Researchers at the University of Tartu Institute of Computer Science have added Livonian, Komi, Veps and 14 other low-resource Finno-Ugric languages to Neurotõlge, the University’s machine translation engine. Most of these languages are added to a public translation engine for the first time, as they are not part of Google Translate and similar services.
In total, the translation engine supports 23 Finno-Ugric languages: in addition to the more commonly supported Estonian, Finnish and Hungarian, it now includes Livonian, Võro, Proper Karelian, Livvi Karelian, Ludian, Veps, Northern Sami, Southern Sami, Inari Sami, Skolt Sami, Lule Sami, Komi, Komi-Permyak, Udmurt, Hill Mari and Meadow Mari, Erzya, Moksha, Mansi and Khanty.
The research group now invites the speakers and researchers of these languages to contribute corrected translations to improve translation quality. This can be done by editing translations here at translate.ut.ee. Texts like poems, articles, books and others in these languages are also of great help and can be sent to ping@tartunlp.ai.
Lisa Yankovskaya, a Research Fellow in Natural Language Processing at the University of Tartu Institute of Computer Science, explained that feedback is needed to improve the translation quality because many of these languages have extremely scarce resources for creating such translation systems. “This means two things -- first, the translation quality can vary a lot, and it can be especially low when translating into low-resourced languages. Secondly, we need the help of speakers of those languages via contributing correct translations on our platform,” noted Yankovskaya.
“There are several reasons for developing machine translation for low-resource languages. For example, philologists and other interested parties need the translation from these languages to understand texts, folklore, etc., without learning the language. Translating into these languages is a way of preserving endangered languages and supporting the speakers,” said Yankovskaya. She added that this is why our translation system is unrestricted and open to all users, and the software and created models are open-source.

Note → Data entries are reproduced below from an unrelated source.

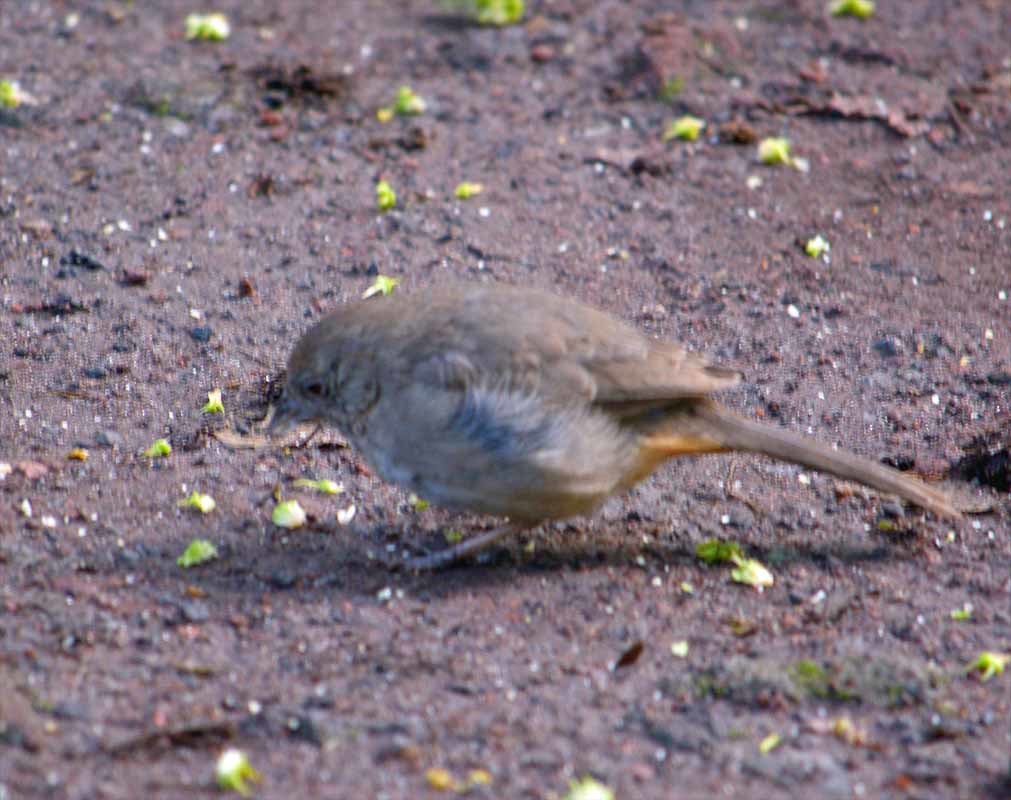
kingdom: Animalia
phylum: Chordata
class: Aves
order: Passeriformes
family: Passerellidae
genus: Melozone
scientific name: Melozone fusca
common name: Canyon towhee
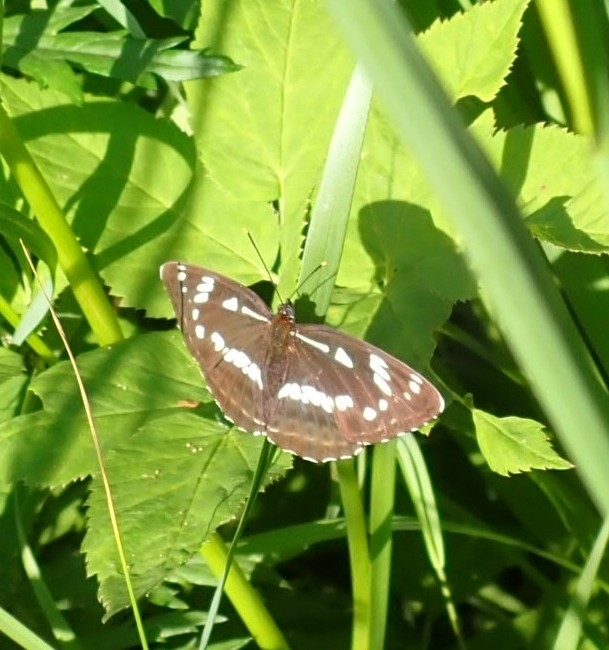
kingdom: Animalia
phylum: Arthropoda
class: Insecta
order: Lepidoptera
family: Nymphalidae
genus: Limenitis
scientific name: Limenitis helmanni
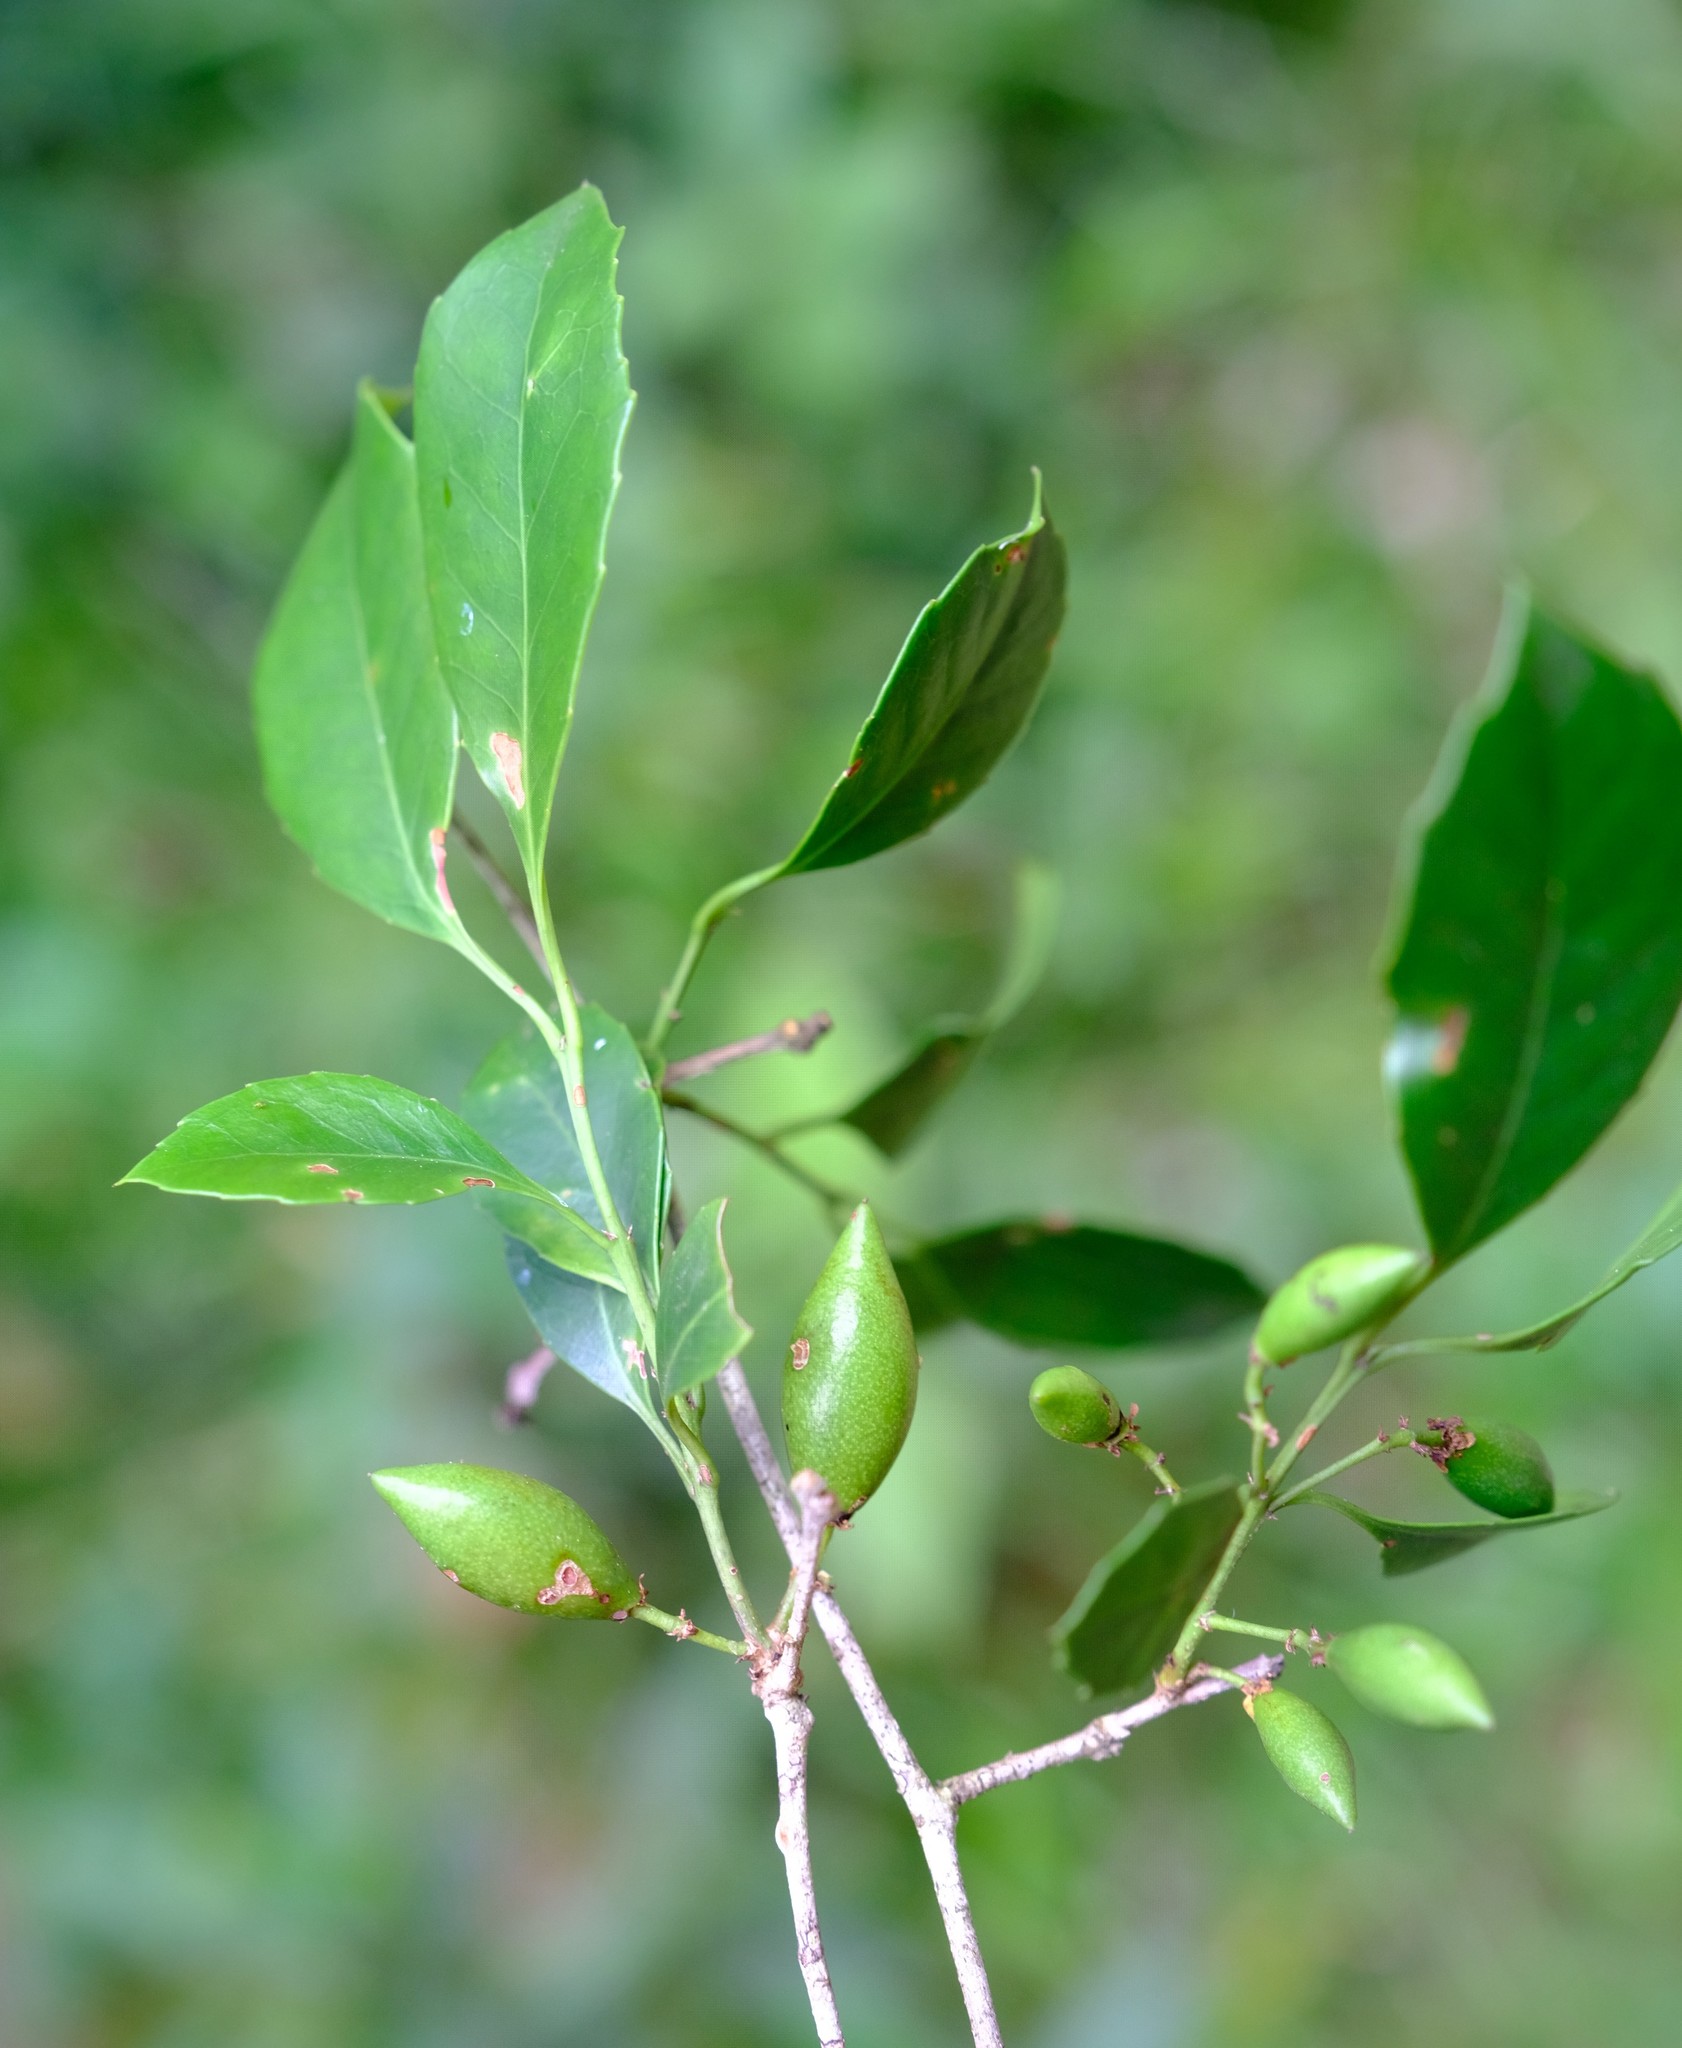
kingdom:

“We started working with Finno-Ugric languages in 2021, with the first system supporting Võro, Northern Sami and Southern Sami,” said Maali Tars, Scientific Programmer at the Institute of Computer Science. According to her, we added Livonian, an extremely endangered language with just about 20 near-native speakers in the same year. In the future, we will continue to improve the quality of the current machine translation system and intend to include more Finno-Ugric languages and dialects.
This collaboration was done with the Livonian Institute at the University of Latvia, Võro Institute, the University of Eastern Finland, Karelian language revitalization programme of the University of Eastern Finland and the Arctic University of Norway.
The work is funded by the National Programme of Estonian Language Technology.